▸ **Work item**: Read the data, and whenever a line holds the word "mais", report that line.

++++ Input data ++++

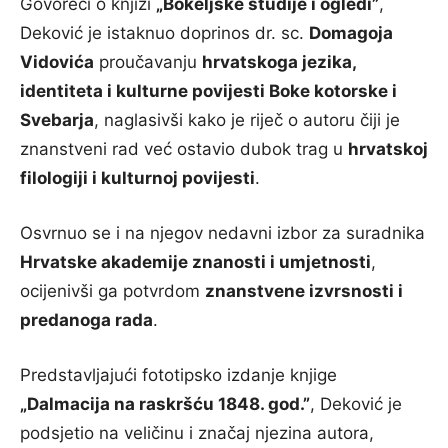
Govoreći o knjizi
„Bokeljske studije i ogledi”
,
Deković je istaknuo doprinos dr. sc.
Domagoja
Vidovića
proučavanju
hrvatskoga jezika,
identiteta i kulturne povijesti Boke kotorske i
Svebarja
, naglasivši kako je riječ o autoru čiji je
znanstveni rad već ostavio dubok trag u
hrvatskoj
filologiji i kulturnoj povijesti
.
Osvrnuo se i na njegov nedavni izbor za suradnika
Hrvatske akademije znanosti i umjetnosti
,
ocijenivši ga potvrdom
znanstvene izvrsnosti i
predanoga rada
.
Predstavljajući fototipsko izdanje knjige
„Dalmacija na raskršću 1848. god.”
, Deković je
podsjetio na veličinu i značaj njezina autora,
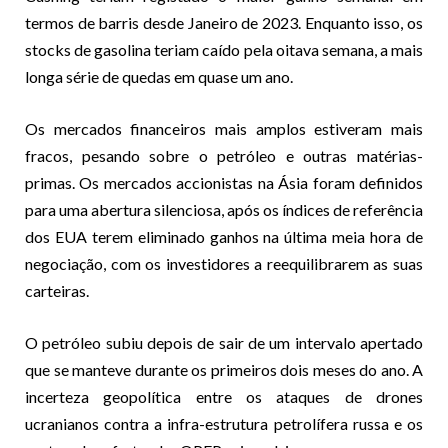
termos de barris desde Janeiro de 2023. Enquanto isso, os
stocks de gasolina teriam caído pela oitava semana, a mais
longa série de quedas em quase um ano.
Os mercados financeiros mais amplos estiveram mais
fracos, pesando sobre o petróleo e outras matérias-
primas. Os mercados accionistas na Ásia foram definidos
para uma abertura silenciosa, após os índices de referência
dos EUA terem eliminado ganhos na última meia hora de
negociação, com os investidores a reequilibrarem as suas
carteiras.
O petróleo subiu depois de sair de um intervalo apertado
que se manteve durante os primeiros dois meses do ano. A
incerteza geopolítica entre os ataques de drones
ucranianos contra a infra-estrutura petrolífera russa e os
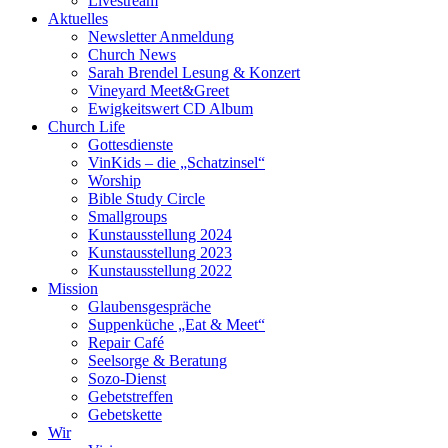
Livestream
Aktuelles
Newsletter Anmeldung
Church News
Sarah Brendel Lesung & Konzert
Vineyard Meet&Greet
Ewigkeitswert CD Album
Church Life
Gottesdienste
VinKids – die „Schatzinsel“
Worship
Bible Study Circle
Smallgroups
Kunstausstellung 2024
Kunstausstellung 2023
Kunstausstellung 2022
Mission
Glaubensgespräche
Suppenküche „Eat & Meet“
Repair Café
Seelsorge & Beratung
Sozo-Dienst
Gebetstreffen
Gebetskette
Wir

++++

▸ **Task result**:
stocks de gasolina teriam caído pela oitava semana, a mais
Os mercados financeiros mais amplos estiveram mais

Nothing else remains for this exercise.